SELECTED PASSAGE

━━━━

Nerdill game for PocketPC

Title:       Nerdill game for Pocket PC
Author:      Raphael MOLL 
Email:       web ralf at alfray dot com
Environment: Visual Studio 2003, .Net Compact Framework
Keywords:    .Net Compact Framework, Managed, Pocket PC, Game
Level:       Intermediate
Description: A shot'em up platform in C# for the .Net Compact Framework
Section      .Net Compact Framework
SubSection   Games

Sample Image - maximum width is 600 pixels

Introduction

Nerdkill is a simple 2D stress-relieving game that involves targeting little nerds that scamper across the screen. I first wrote this game for the BeOS several years ago and last year I rewrote it in C# for .Net and DirectX Managed, mostly as a simple exercise to learn the DirectX Managed APIs.

The article describes the effort of porting a simple 2D game with sound to the Pocket PC, possibly as a 100% Managed application running under .Net Compact Framework, and exploring the limitations imposed by the device and framework capabilities.

The resulting fully functional game and full source code are provided under a GPL license.
This game was tested on the Pocket PC simulator as well as on a Cassiopeia E-125 (MIPS 140 MHz.)

Underlying Architecture

At the heart of Nerdkill C# (the full desktop version, available at http://www.alfray.com/projects/Nerdkill/) is a reusable game framework that defines a simple architecture to host a game application. The architecture separates the game engine from the platform display, input, sound and resource management by defining the following components:

public interface Engine.IEngineProcess;
public interface Engine.IEngine2D;
public interface Engine.IEngineSound;
public interface Engine.IEngineInput;
public interface Engine.IEngineResources;

The IEngineProcess interface is used to implement the game specific engine. It processes events generated by the input component, updates its internal states, generates asynchronous requests to play sounds and eventually refreshes the display by blitting sprites.

All the other interfaces form auxiliary modules which render services for the engine. They abstract the engine from the actual implementation of the resource handling.

━━━━

DATA ENTRIES
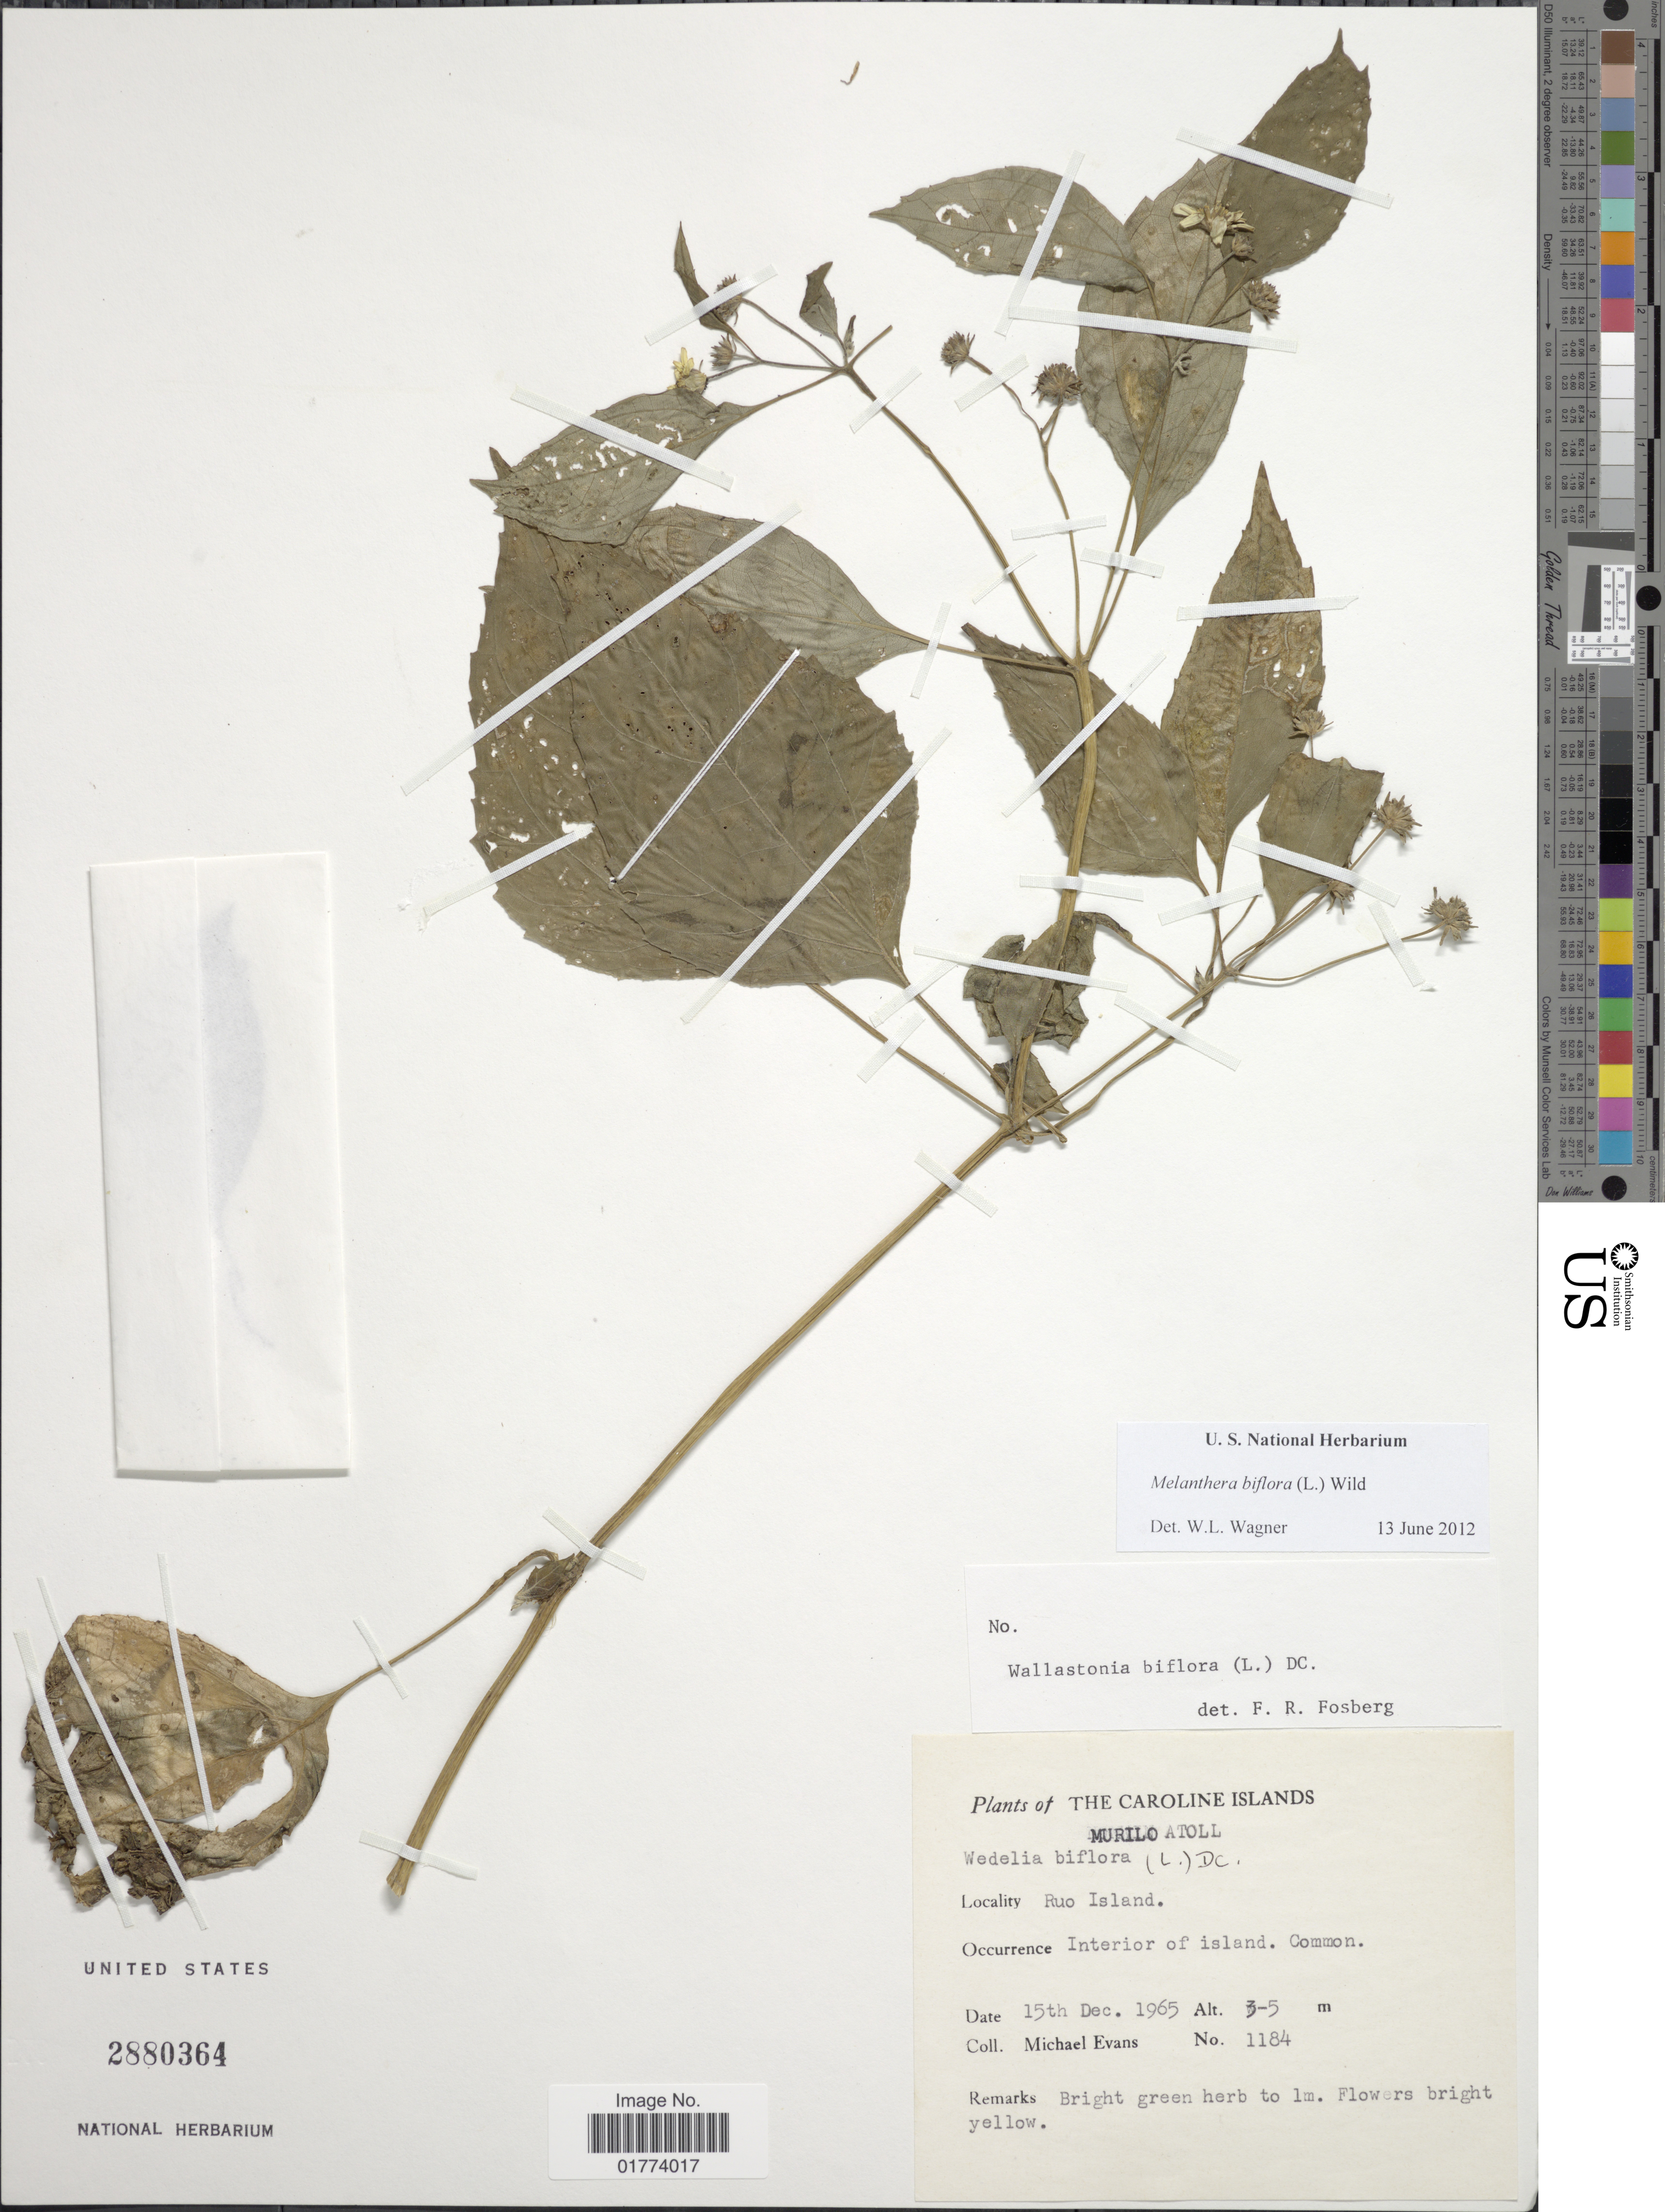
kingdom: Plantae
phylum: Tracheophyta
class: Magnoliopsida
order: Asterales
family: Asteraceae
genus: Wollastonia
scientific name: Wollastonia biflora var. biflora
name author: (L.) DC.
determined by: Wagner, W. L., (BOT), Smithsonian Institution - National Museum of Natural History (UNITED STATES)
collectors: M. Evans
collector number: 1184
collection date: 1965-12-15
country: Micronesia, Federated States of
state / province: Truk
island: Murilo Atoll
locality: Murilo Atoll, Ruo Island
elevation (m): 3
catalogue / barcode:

━━━━

BRIEF
Copy the article on the Nerdkill game starting at "Nerdkill is a" and ending at "a GPL license.", replacing "stress-relieving" with "fast-paced". Rely only on the article about the Nerdkill game; the records play no part.

FINAL ANSWER
Nerdkill is a simple 2D fast-paced game that involves targeting little nerds that scamper across the screen. I first wrote this game for the BeOS several years ago and last year I rewrote it in C# for .Net and DirectX Managed, mostly as a simple exercise to learn the DirectX Managed APIs.

The article describes the effort of porting a simple 2D game with sound to the Pocket PC, possibly as a 100% Managed application running under .Net Compact Framework, and exploring the limitations imposed by the device and framework capabilities.

The resulting fully functional game and full source code are provided under a GPL license.